RECORDS FOR THE TASK:

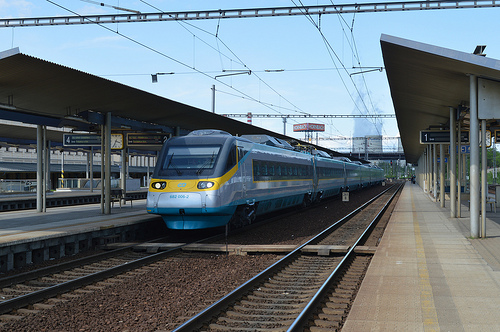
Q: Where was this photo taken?
A: Train station.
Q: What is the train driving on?
A: Train tracks.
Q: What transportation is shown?
A: Train.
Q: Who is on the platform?
A: No body.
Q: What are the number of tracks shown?
A: 2.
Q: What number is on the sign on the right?
A: 1.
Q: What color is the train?
A: Light blue, white and yellow stripes.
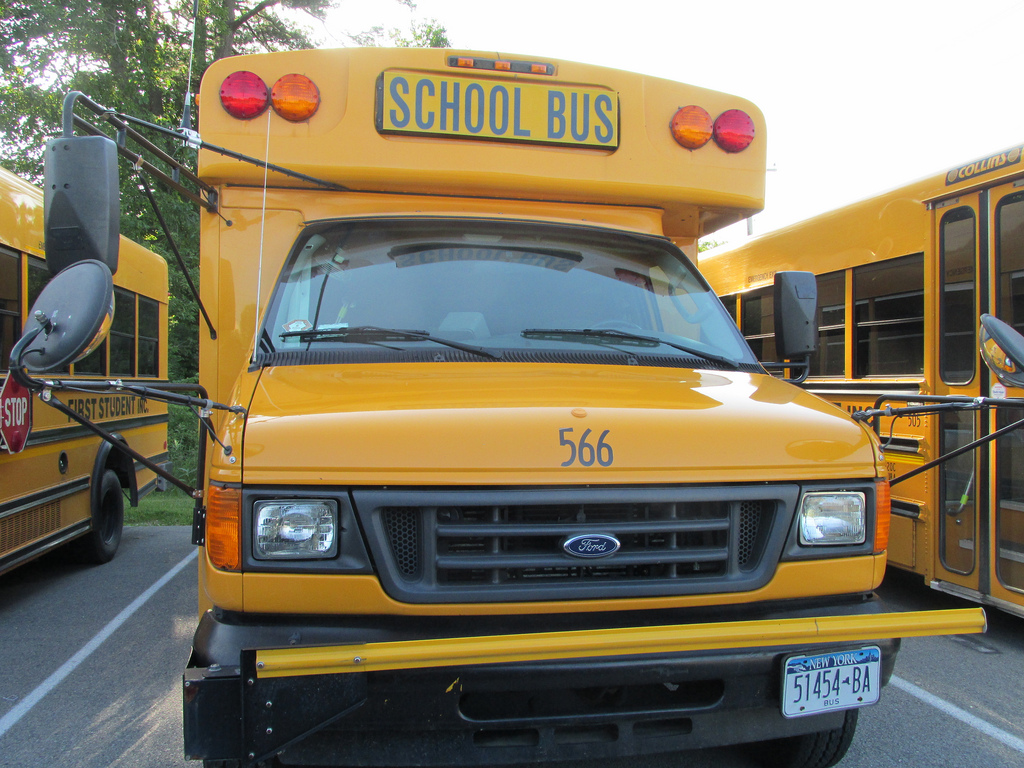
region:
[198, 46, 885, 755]
Front of the school bus.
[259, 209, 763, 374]
Windshield of the bus.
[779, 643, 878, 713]
School bus license plate.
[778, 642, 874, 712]
New York license plate on the front.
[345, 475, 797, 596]
The front end bus spoiler.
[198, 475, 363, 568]
Right side head lights.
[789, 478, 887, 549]
Left side head lights.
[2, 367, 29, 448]
School bus stop sign on the side of it.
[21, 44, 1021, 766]
Large yellow school bus is parked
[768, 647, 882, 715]
License plates attached to the bus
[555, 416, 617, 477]
number 566 decal printed onto the bus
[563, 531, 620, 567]
FORD metal logo on the bus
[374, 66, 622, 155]
SCHOOL BUS sign on the bus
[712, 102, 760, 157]
Circular red light next to an orange circular light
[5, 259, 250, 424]
Large circular light on the bus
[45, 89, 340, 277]
Large black rectangular light on the bus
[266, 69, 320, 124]
Circular orange light next to the red light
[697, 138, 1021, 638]
Yellow bus parked next to a yellow bus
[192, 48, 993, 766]
yellow school pus parked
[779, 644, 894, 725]
license plate on front of bus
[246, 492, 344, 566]
clear headlight on bus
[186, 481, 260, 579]
orange light on bus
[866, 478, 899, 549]
orange light on bus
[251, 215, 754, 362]
windshield on front of bus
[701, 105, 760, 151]
red light on bus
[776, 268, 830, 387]
mirror on side of bus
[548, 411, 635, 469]
number of the school bus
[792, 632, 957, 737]
license plate on the school bus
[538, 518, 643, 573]
ford symbol on the bus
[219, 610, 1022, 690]
crossing arm on the bus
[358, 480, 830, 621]
grill of the school bus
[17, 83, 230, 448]
mirror with round and rectangle together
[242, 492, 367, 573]
A light on a vehicle.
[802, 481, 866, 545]
A light on a vehicle.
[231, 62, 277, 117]
A light on a vehicle.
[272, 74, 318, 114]
A light on a vehicle.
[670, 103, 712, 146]
A light on a vehicle.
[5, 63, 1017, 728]
Three school buses in a lot.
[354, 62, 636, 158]
School Bus is written on the bus.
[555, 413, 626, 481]
The bus is number 566.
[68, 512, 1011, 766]
The bus is parked in a parking spot marked with white lines.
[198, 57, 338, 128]
Orange and red lights on the bus.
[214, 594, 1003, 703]
A yellow metal post at an angle on the front of the bus.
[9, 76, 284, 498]
Large mirrors on the side of the bus.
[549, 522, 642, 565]
A Ford emblem on the grill.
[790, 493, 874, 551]
Headlight of a yellow school bus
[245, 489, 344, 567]
Headlight of a school bus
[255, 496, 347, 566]
Headlight of a yellow school bus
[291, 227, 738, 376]
Window of a school bus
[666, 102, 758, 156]
Lights on a yellow school bus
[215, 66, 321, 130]
Lights on a school bus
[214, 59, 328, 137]
Lights on a yellow school bus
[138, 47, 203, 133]
green leaves on the tree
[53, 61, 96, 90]
green leaves on the tree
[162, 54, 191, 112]
green leaves on the tree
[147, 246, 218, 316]
green leaves on the tree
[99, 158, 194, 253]
green leaves on the tree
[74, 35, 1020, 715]
this is a school bus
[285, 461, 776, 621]
the bumper is metal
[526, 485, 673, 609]
the logo is round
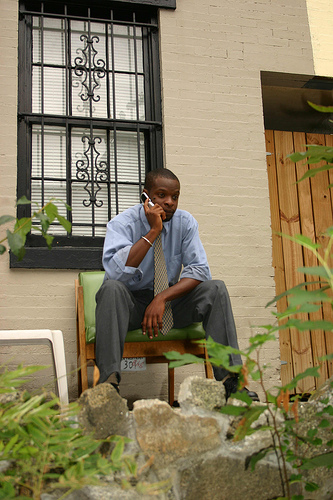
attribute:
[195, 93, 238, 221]
bricks — white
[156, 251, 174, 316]
tie — checked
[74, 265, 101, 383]
chair — green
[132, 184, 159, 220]
phone — cell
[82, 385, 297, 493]
formation — rock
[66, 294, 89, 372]
chair — wooden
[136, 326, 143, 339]
cushions — green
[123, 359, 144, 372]
sign — white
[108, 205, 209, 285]
shirt — blue, long sleeve 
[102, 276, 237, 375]
pants — grey , dress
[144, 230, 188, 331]
tie — dark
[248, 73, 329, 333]
door — wood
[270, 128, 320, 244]
boards — vertical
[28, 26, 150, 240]
grill — black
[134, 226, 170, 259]
bracelet — small silver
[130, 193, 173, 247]
hand — man's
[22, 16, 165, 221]
grate — black iron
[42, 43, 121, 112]
blinds — white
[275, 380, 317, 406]
bracket — black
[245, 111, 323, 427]
door — brown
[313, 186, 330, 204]
hole — tiny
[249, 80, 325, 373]
door — brown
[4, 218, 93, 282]
sill — black window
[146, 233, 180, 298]
tie — large multi colored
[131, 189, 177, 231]
neck — man's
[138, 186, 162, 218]
phone — cell, black and tan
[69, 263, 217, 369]
chair — large green and brown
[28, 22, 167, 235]
grate — black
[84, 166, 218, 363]
man — well dressed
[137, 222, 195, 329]
tie — yellow patterned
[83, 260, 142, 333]
cushion — green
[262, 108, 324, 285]
fence — wooden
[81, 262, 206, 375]
chair — wooden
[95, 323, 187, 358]
cushion — green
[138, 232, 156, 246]
bracelet — silver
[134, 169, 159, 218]
phone — silver and black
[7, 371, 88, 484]
plants — green leafy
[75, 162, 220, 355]
man — sitting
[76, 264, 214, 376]
chair — lime green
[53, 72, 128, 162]
bars — metal , black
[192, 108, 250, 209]
wall — rock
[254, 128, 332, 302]
door — wood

TASK DETAILS: Render every line of the entries above as a Markdown table with the columns Row and Line, numbering the rows in order and skipping blank lines. Leave the pictures out of the answer.

ANSWER SECTION:
| Row | Line |
|---|---|
| 1 | Q: Where was this photo taken? |
| 2 | A: Train station. |
| 3 | Q: What is the train driving on? |
| 4 | A: Train tracks. |
| 5 | Q: What transportation is shown? |
| 6 | A: Train. |
| 7 | Q: Who is on the platform? |
| 8 | A: No body. |
| 9 | Q: What are the number of tracks shown? |
| 10 | A: 2. |
| 11 | Q: What number is on the sign on the right? |
| 12 | A: 1. |
| 13 | Q: What color is the train? |
| 14 | A: Light blue, white and yellow stripes. |
| 15 | region: |
| 16 | [198, 46, 885, 755] |
| 17 | Front of the school bus. |
| 18 | [259, 209, 763, 374] |
| 19 | Windshield of the bus. |
| 20 | [779, 643, 878, 713] |
| 21 | School bus license plate. |
| 22 | [778, 642, 874, 712] |
| 23 | New York license plate on the front. |
| 24 | [345, 475, 797, 596] |
| 25 | The front end bus spoiler. |
| 26 | [198, 475, 363, 568] |
| 27 | Right side head lights. |
| 28 | [789, 478, 887, 549] |
| 29 | Left side head lights. |
| 30 | [2, 367, 29, 448] |
| 31 | School bus stop sign on the side of it. |
| 32 | [21, 44, 1021, 766] |
| 33 | Large yellow school bus is parked |
| 34 | [768, 647, 882, 715] |
| 35 | License plates attached to the bus |
| 36 | [555, 416, 617, 477] |
| 37 | number 566 decal printed onto the bus |
| 38 | [563, 531, 620, 567] |
| 39 | FORD metal logo on the bus |
| 40 | [374, 66, 622, 155] |
| 41 | SCHOOL BUS sign on the bus |
| 42 | [712, 102, 760, 157] |
| 43 | Circular red light next to an orange circular light |
| 44 | [5, 259, 250, 424] |
| 45 | Large circular light on the bus |
| 46 | [45, 89, 340, 277] |
| 47 | Large black rectangular light on the bus |
| 48 | [266, 69, 320, 124] |
| 49 | Circular orange light next to the red light |
| 50 | [697, 138, 1021, 638] |
| 51 | Yellow bus parked next to a yellow bus |
| 52 | [192, 48, 993, 766] |
| 53 | yellow school pus parked |
| 54 | [779, 644, 894, 725] |
| 55 | license plate on front of bus |
| 56 | [246, 492, 344, 566] |
| 57 | clear headlight on bus |
| 58 | [186, 481, 260, 579] |
| 59 | orange light on bus |
| 60 | [866, 478, 899, 549] |
| 61 | orange light on bus |
| 62 | [251, 215, 754, 362] |
| 63 | windshield on front of bus |
| 64 | [701, 105, 760, 151] |
| 65 | red light on bus |
| 66 | [776, 268, 830, 387] |
| 67 | mirror on side of bus |
| 68 | [548, 411, 635, 469] |
| 69 | number of the school bus |
| 70 | [792, 632, 957, 737] |
| 71 | license plate on the school bus |
| 72 | [538, 518, 643, 573] |
| 73 | ford symbol on the bus |
| 74 | [219, 610, 1022, 690] |
| 75 | crossing arm on the bus |
| 76 | [358, 480, 830, 621] |
| 77 | grill of the school bus |
| 78 | [17, 83, 230, 448] |
| 79 | mirror with round and rectangle together |
| 80 | [242, 492, 367, 573] |
| 81 | A light on a vehicle. |
| 82 | [802, 481, 866, 545] |
| 83 | A light on a vehicle. |
| 84 | [231, 62, 277, 117] |
| 85 | A light on a vehicle. |
| 86 | [272, 74, 318, 114] |
| 87 | A light on a vehicle. |
| 88 | [670, 103, 712, 146] |
| 89 | A light on a vehicle. |
| 90 | [5, 63, 1017, 728] |
| 91 | Three school buses in a lot. |
| 92 | [354, 62, 636, 158] |
| 93 | School Bus is written on the bus. |
| 94 | [555, 413, 626, 481] |
| 95 | The bus is number 566. |
| 96 | [68, 512, 1011, 766] |
| 97 | The bus is parked in a parking spot marked with white lines. |
| 98 | [198, 57, 338, 128] |
| 99 | Orange and red lights on the bus. |
| 100 | [214, 594, 1003, 703] |
| 101 | A yellow metal post at an angle on the front of the bus. |
| 102 | [9, 76, 284, 498] |
| 103 | Large mirrors on the side of the bus. |
| 104 | [549, 522, 642, 565] |
| 105 | A Ford emblem on the grill. |
| 106 | [790, 493, 874, 551] |
| 107 | Headlight of a yellow school bus |
| 108 | [245, 489, 344, 567] |
| 109 | Headlight of a school bus |
| 110 | [255, 496, 347, 566] |
| 111 | Headlight of a yellow school bus |
| 112 | [291, 227, 738, 376] |
| 113 | Window of a school bus |
| 114 | [666, 102, 758, 156] |
| 115 | Lights on a yellow school bus |
| 116 | [215, 66, 321, 130] |
| 117 | Lights on a school bus |
| 118 | [214, 59, 328, 137] |
| 119 | Lights on a yellow school bus |
| 120 | [138, 47, 203, 133] |
| 121 | green leaves on the tree |
| 122 | [53, 61, 96, 90] |
| 123 | green leaves on the tree |
| 124 | [162, 54, 191, 112] |
| 125 | green leaves on the tree |
| 126 | [147, 246, 218, 316] |
| 127 | green leaves on the tree |
| 128 | [99, 158, 194, 253] |
| 129 | green leaves on the tree |
| 130 | [74, 35, 1020, 715] |
| 131 | this is a school bus |
| 132 | [285, 461, 776, 621] |
| 133 | the bumper is metal |
| 134 | [526, 485, 673, 609] |
| 135 | the logo is round |
| 136 | attribute: |
| 137 | [195, 93, 238, 221] |
| 138 | bricks — white |
| 139 | [156, 251, 174, 316] |
| 140 | tie — checked |
| 141 | [74, 265, 101, 383] |
| 142 | chair — green |
| 143 | [132, 184, 159, 220] |
| 144 | phone — cell |
| 145 | [82, 385, 297, 493] |
| 146 | formation — rock |
| 147 | [66, 294, 89, 372] |
| 148 | chair — wooden |
| 149 | [136, 326, 143, 339] |
| 150 | cushions — green |
| 151 | [123, 359, 144, 372] |
| 152 | sign — white |
| 153 | [108, 205, 209, 285] |
| 154 | shirt — blue, long sleeve  |
| 155 | [102, 276, 237, 375] |
| 156 | pants — grey , dress |
| 157 | [144, 230, 188, 331] |
| 158 | tie — dark |
| 159 | [248, 73, 329, 333] |
| 160 | door — wood |
| 161 | [270, 128, 320, 244] |
| 162 | boards — vertical |
| 163 | [28, 26, 150, 240] |
| 164 | grill — black |
| 165 | [134, 226, 170, 259] |
| 166 | bracelet — small silver |
| 167 | [130, 193, 173, 247] |
| 168 | hand — man's |
| 169 | [22, 16, 165, 221] |
| 170 | grate — black iron |
| 171 | [42, 43, 121, 112] |
| 172 | blinds — white |
| 173 | [275, 380, 317, 406] |
| 174 | bracket — black |
| 175 | [245, 111, 323, 427] |
| 176 | door — brown |
| 177 | [313, 186, 330, 204] |
| 178 | hole — tiny |
| 179 | [249, 80, 325, 373] |
| 180 | door — brown |
| 181 | [4, 218, 93, 282] |
| 182 | sill — black window |
| 183 | [146, 233, 180, 298] |
| 184 | tie — large multi colored |
| 185 | [131, 189, 177, 231] |
| 186 | neck — man's |
| 187 | [138, 186, 162, 218] |
| 188 | phone — cell, black and tan |
| 189 | [69, 263, 217, 369] |
| 190 | chair — large green and brown |
| 191 | [28, 22, 167, 235] |
| 192 | grate — black |
| 193 | [84, 166, 218, 363] |
| 194 | man — well dressed |
| 195 | [137, 222, 195, 329] |
| 196 | tie — yellow patterned |
| 197 | [83, 260, 142, 333] |
| 198 | cushion — green |
| 199 | [262, 108, 324, 285] |
| 200 | fence — wooden |
| 201 | [81, 262, 206, 375] |
| 202 | chair — wooden |
| 203 | [95, 323, 187, 358] |
| 204 | cushion — green |
| 205 | [138, 232, 156, 246] |
| 206 | bracelet — silver |
| 207 | [134, 169, 159, 218] |
| 208 | phone — silver and black |
| 209 | [7, 371, 88, 484] |
| 210 | plants — green leafy |
| 211 | [75, 162, 220, 355] |
| 212 | man — sitting |
| 213 | [76, 264, 214, 376] |
| 214 | chair — lime green |
| 215 | [53, 72, 128, 162] |
| 216 | bars — metal , black |
| 217 | [192, 108, 250, 209] |
| 218 | wall — rock |
| 219 | [254, 128, 332, 302] |
| 220 | door — wood |